I remember the spot where I stood in my kitchen when I had to visualise an altered future long or short, with no end in sight. From that day in November 2021, to this day, I have come a long, long way. 

It is a combination of Miracle + Luck + A lot of lonely, heroic hard work.

Im not going to be shy about this. If I hadn’t made myself a hero, I don’t believe I would be here. Many of the symptoms are gone, some I have made peace with and others I will gladly tolerate in exchange for the life I have now. No, I don’t believe I am as I was before. But I am good! I also have my time frame to heal:

My Whole Life !

What now

As Me and I know, no one reads my blog, except us two - who write it, then read it. But if anyone walking in the same desperate shoes as mine happens to read this, I hope to convey the following:

This journey requires you to make yourself a hero.

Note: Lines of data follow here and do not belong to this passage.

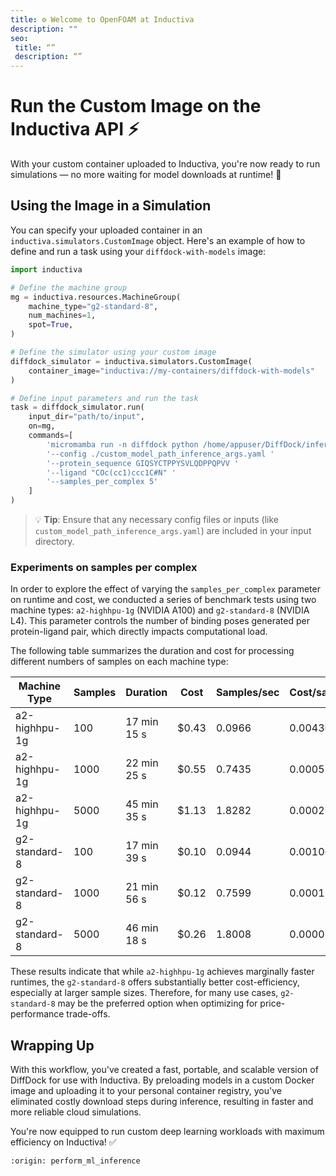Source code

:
 ```yaml
---
title: ⚙️ Welcome to OpenFOAM at Inductiva
description: ""
seo:
 title: “”
 description: “”
---
```


# Run the Custom Image on the Inductiva API ⚡️
With your custom container uploaded to Inductiva, you're now ready to run simulations — no more waiting for model downloads at runtime! 🎉

## Using the Image in a Simulation
You can specify your uploaded container in an `inductiva.simulators.CustomImage` object. Here's an example of how to define and run a task using your `diffdock-with-models` image:

```python
import inductiva

# Define the machine group
mg = inductiva.resources.MachineGroup(
    machine_type="g2-standard-8",
    num_machines=1,
    spot=True,
)

# Define the simulator using your custom image
diffdock_simulator = inductiva.simulators.CustomImage(
    container_image="inductiva://my-containers/diffdock-with-models"
)

# Define input parameters and run the task
task = diffdock_simulator.run(
    input_dir="path/to/input",
    on=mg,
    commands=[
        'micromamba run -n diffdock python /home/appuser/DiffDock/inference.py '
        '--config ./custom_model_path_inference_args.yaml '
        '--protein_sequence GIQSYCTPPYSVLQDPPQPVV '
        '--ligand "COc(cc1)ccc1C#N" '
        '--samples_per_complex 5'
    ]
)
```

> 💡 **Tip**: Ensure that any necessary config files or inputs (like `custom_model_path_inference_args.yaml`)
> are included in your input directory.

### Experiments on samples per complex

In order to explore the effect of varying the `samples_per_complex` parameter on runtime and cost, we conducted a series of benchmark tests using two machine types: `a2-highhpu-1g` (NVIDIA A100) and `g2-standard-8` (NVIDIA L4). This parameter controls the number of binding poses generated per protein-ligand pair, which directly impacts computational load.

The following table summarizes the duration and cost for processing different numbers of samples on each machine type:


| Machine Type    | Samples | Duration    | Cost   | Samples/sec | Cost/sample |
|-----------------|---------|-------------|--------|-------------|-------------|
| a2-highhpu-1g    | 100     | 17 min 15 s | $0.43  | 0.0966      | 0.004300    |
| a2-highhpu-1g    | 1000    | 22 min 25 s | $0.55  | 0.7435      | 0.000550    |
| a2-highhpu-1g    | 5000    | 45 min 35 s | $1.13  | 1.8282      | 0.000226    |
| g2-standard-8    | 100     | 17 min 39 s | $0.10  | 0.0944      | 0.001000    |
| g2-standard-8    | 1000    | 21 min 56 s | $0.12  | 0.7599      | 0.000120    |
| g2-standard-8    | 5000    | 46 min 18 s | $0.26  | 1.8008      | 0.000052    |


These results indicate that while `a2-highhpu-1g` achieves marginally faster runtimes, the `g2-standard-8` offers substantially better cost-efficiency, especially at larger sample sizes. Therefore, for many use cases, `g2-standard-8` may be the preferred option when optimizing for price-performance trade-offs.

## Wrapping Up
With this workflow, you've created a fast, portable, and scalable version of DiffDock for use with Inductiva. By preloading models in a custom Docker image and uploading it to your personal container registry, you've eliminated costly download steps during inference, resulting in faster and more reliable cloud simulations.

You're now equipped to run custom deep learning workloads with maximum efficiency on Inductiva! ✅

```{banner_small}
:origin: perform_ml_inference
```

It requires you to have a heart of steel that is prepared to say, I don’t know what is happening to me, I don’t know if there is a way out, but I will set myself a time scale for recovery, and make a promise to myself to keep trying and never give up till that time scale is exhausted. That time scale will be my whole life. I will back myself. I will discover that 99% of family and friends will not understand or accommodate me, I will also never forget who the unexpected other 1% are. 

I will not compare myself to others walking this same journey, but I will listen to them. I will make a pact with my inner voice. I can hear it, I can understand it and now it will help fix me. I will make a plan…a battle plan, wall charts and all. I will take one step ( I mean that literally) at a time, and use paper and pen to record each step, its consequence and what my inner self feels about that step. I will go to sleep each night and wake up each day ready to fix myself. This is my new job.

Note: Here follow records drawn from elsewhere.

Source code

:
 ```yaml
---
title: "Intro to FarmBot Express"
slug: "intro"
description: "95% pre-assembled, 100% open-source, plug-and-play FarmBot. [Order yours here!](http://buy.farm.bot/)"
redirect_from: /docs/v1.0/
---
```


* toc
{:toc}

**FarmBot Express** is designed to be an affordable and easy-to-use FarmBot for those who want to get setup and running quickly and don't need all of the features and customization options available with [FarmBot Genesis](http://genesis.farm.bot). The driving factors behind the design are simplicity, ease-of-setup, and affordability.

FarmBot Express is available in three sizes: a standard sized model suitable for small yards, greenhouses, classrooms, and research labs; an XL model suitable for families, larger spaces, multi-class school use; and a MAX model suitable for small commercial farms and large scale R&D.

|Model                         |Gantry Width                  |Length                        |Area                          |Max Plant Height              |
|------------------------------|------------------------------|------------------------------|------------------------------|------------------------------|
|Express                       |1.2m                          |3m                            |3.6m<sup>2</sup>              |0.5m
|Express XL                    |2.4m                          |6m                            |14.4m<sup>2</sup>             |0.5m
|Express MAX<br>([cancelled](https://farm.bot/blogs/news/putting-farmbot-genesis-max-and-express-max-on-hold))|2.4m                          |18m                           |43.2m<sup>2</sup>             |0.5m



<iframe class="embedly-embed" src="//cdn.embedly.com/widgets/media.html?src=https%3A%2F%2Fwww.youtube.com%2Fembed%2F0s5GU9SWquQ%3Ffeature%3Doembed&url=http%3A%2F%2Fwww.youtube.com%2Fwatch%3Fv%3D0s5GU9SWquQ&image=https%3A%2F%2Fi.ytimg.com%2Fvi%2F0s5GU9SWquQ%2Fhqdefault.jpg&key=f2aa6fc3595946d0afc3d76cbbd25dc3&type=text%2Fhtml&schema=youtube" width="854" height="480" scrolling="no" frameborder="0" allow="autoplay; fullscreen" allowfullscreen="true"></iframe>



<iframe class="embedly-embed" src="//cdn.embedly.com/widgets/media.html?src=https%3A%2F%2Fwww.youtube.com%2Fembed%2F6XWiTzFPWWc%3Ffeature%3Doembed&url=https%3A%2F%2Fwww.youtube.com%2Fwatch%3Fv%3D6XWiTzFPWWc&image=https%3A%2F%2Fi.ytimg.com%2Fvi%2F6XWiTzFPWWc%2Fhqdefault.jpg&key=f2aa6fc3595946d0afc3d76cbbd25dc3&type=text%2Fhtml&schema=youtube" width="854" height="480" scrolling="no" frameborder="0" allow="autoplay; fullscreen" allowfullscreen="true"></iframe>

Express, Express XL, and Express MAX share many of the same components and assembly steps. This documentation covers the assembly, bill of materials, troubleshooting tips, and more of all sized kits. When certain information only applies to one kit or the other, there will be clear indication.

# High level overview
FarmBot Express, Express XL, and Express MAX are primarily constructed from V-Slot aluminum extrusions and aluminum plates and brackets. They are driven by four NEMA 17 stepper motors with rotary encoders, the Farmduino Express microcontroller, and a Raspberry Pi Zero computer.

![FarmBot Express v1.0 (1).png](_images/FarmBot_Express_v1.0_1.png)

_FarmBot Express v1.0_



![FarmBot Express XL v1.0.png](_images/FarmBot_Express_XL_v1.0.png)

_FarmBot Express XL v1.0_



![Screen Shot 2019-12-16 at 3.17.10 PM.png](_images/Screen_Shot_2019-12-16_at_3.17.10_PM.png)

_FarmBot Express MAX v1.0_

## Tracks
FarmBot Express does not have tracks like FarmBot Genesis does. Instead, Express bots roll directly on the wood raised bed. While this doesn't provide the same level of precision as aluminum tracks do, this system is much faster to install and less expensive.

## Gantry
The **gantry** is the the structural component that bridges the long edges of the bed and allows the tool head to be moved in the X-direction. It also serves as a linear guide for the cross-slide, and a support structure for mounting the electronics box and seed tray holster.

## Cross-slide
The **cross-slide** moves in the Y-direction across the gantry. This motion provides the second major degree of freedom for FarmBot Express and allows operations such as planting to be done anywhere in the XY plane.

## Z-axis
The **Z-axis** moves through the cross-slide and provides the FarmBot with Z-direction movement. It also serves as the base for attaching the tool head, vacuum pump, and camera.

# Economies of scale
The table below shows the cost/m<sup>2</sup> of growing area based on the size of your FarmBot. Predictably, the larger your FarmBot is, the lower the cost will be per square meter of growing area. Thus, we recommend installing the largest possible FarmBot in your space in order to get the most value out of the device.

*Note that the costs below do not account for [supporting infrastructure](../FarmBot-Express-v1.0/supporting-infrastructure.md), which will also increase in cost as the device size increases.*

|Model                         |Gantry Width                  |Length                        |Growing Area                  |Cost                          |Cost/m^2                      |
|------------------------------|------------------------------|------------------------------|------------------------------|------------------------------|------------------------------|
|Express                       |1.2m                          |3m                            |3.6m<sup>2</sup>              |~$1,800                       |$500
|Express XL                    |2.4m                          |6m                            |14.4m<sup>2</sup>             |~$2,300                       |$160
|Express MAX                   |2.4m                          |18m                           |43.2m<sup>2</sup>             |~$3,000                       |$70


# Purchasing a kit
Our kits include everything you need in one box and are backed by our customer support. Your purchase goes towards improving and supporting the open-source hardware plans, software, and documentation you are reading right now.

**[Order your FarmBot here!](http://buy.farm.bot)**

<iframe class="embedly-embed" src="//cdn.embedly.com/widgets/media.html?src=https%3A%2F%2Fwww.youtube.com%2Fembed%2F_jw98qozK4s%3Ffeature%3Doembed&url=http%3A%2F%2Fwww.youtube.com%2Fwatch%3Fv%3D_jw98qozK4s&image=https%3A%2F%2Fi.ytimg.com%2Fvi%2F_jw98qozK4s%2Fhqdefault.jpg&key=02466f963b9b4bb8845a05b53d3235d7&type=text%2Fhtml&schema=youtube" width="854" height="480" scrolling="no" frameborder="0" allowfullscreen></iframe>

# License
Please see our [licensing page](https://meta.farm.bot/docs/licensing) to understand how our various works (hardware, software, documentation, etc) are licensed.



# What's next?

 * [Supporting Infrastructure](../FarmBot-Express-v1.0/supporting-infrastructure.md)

Shall we call it Long Covid then?

At home, one evening in the first few days of this new, weird existence, as The Husband got the microwave meals ready, and gave me the evening dose of the Doxycycline, he looked really alarmed. Even he knew the limits I could be pushed to, and more importantly the limits I pushed myself to were beyond ordinary folks’ capabilities. Today, that limit was breached. I swallowed the tablet, and immediately forgot if I had taken it. So started the diarising of my medication, and anything else that had any relevance. 

For the first time, and maybe the only time, I broke down and cried. Within seconds the gadget on my finger - The pulse Oximter, flashed ridiculous numbers showing a heart rate in forbidden numbers. So I gulped, wiped my face and took slow breaths as I sat down. This was insult to injury. Not only did I have “something” that had no explanation, no specific cause, no point of reference for the medical field, I  couldn’t even have two min utes of shock and grief either as my heart would explode.

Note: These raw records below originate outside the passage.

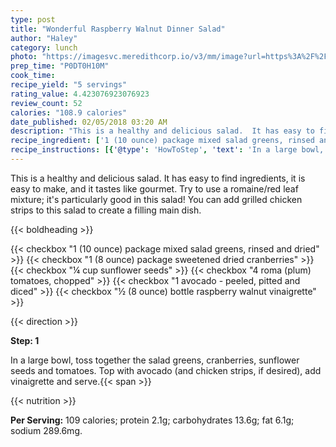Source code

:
 ```yaml
---
type: post
title: "Wonderful Raspberry Walnut Dinner Salad"
author: "Haley"
category: lunch
photo: "https://imagesvc.meredithcorp.io/v3/mm/image?url=https%3A%2F%2Fimages.media-allrecipes.com%2Fuserphotos%2F1006670.jpg"
prep_time: "P0DT0H10M"
cook_time: 
recipe_yield: "5 servings"
rating_value: 4.423076923076923
review_count: 52
calories: "108.9 calories"
date_published: 02/05/2018 03:20 AM
description: "This is a healthy and delicious salad.  It has easy to find ingredients, it is easy to make, and it tastes like gourmet.  Try to use a romaine/red leaf mixture; it's particularly good in this salad!  You can add grilled chicken strips to this salad to create a filling main dish."
recipe_ingredient: ['1 (10 ounce) package mixed salad greens, rinsed and dried', '1 (8 ounce) package sweetened dried cranberries', '¼ cup sunflower seeds', '4 roma (plum) tomatoes, chopped', '1 avocado - peeled, pitted and diced', '½ (8 ounce) bottle raspberry walnut vinaigrette']
recipe_instructions: [{'@type': 'HowToStep', 'text': 'In a large bowl, toss together the salad greens, cranberries, sunflower seeds and tomatoes.  Top with avocado (and chicken strips, if desired), add vinaigrette and serve.\n'}]
---
```


This is a healthy and delicious salad.  It has easy to find ingredients, it is easy to make, and it tastes like gourmet.  Try to use a romaine/red leaf mixture; it's particularly good in this salad!  You can add grilled chicken strips to this salad to create a filling main dish. 

{{< boldheading >}}

{{< checkbox "1 (10 ounce) package mixed salad greens, rinsed and dried" >}}
{{< checkbox "1 (8 ounce) package sweetened dried cranberries" >}}
{{< checkbox "¼ cup sunflower seeds" >}}
{{< checkbox "4  roma (plum) tomatoes, chopped" >}}
{{< checkbox "1  avocado - peeled, pitted and diced" >}}
{{< checkbox "½ (8 ounce) bottle raspberry walnut vinaigrette" >}}


{{< direction >}}

**Step: 1**

In a large bowl, toss together the salad greens, cranberries, sunflower seeds and tomatoes.  Top with avocado (and chicken strips, if desired), add vinaigrette and serve.{{< span >}}

{{< nutrition >}}

**Per Serving:** 109 calories; protein 2.1g; carbohydrates 13.6g; fat 6.1g; sodium 289.6mg.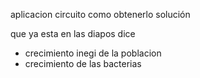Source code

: aplicacion
circuito
como obtenerlo
solución

que ya esta en las diapos dice

- crecimiento inegi de la poblacion
- crecimiento de las bacterias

I would say, the single most difficult thing was not having a time-scale. Is this how I would be for life?

Many days later, when I found a private doctor who gave me 30 minutes time in exchange for £130, I remember asking him the following questions, and his answers:

How long will this thing last? Don’t know

What is it? Don’t know

Is there a treatment? Don’t know.

I got referrals for heart scans, blood tests and a few other tests. In hindsight, if I knew then, what I know now I might have had a few other tests and scans. I refused to consider all the medications that “may help” with the symptoms I was experiencing, because these weren’t small time medications. We were talking beta-blockers, and other serious medicines which could have side effects, which may not work and if no one knew what was wrong with me, I wasn’t going to take medicines blindly.

More non-wisdom arrived when I asked if I should rest it out, or fight it out. Don’t know. If I rested too long, the heart muscle would weaken and give way down the line. But if I started moving my heart was ripe and ready for a full on heart attack any second. I left the doctor clutching the papers for the various tests. On one corner was written, “Long Covid?” With a question mark. 

The reason Covid-19 was called a novel illness, means that it was new. So no medical professional, anywhere in the world had any proven information or knowledge. What was probably being gathered was  anecdotal patient experience. I was struck down at the wrong time and I felt absolutely alone.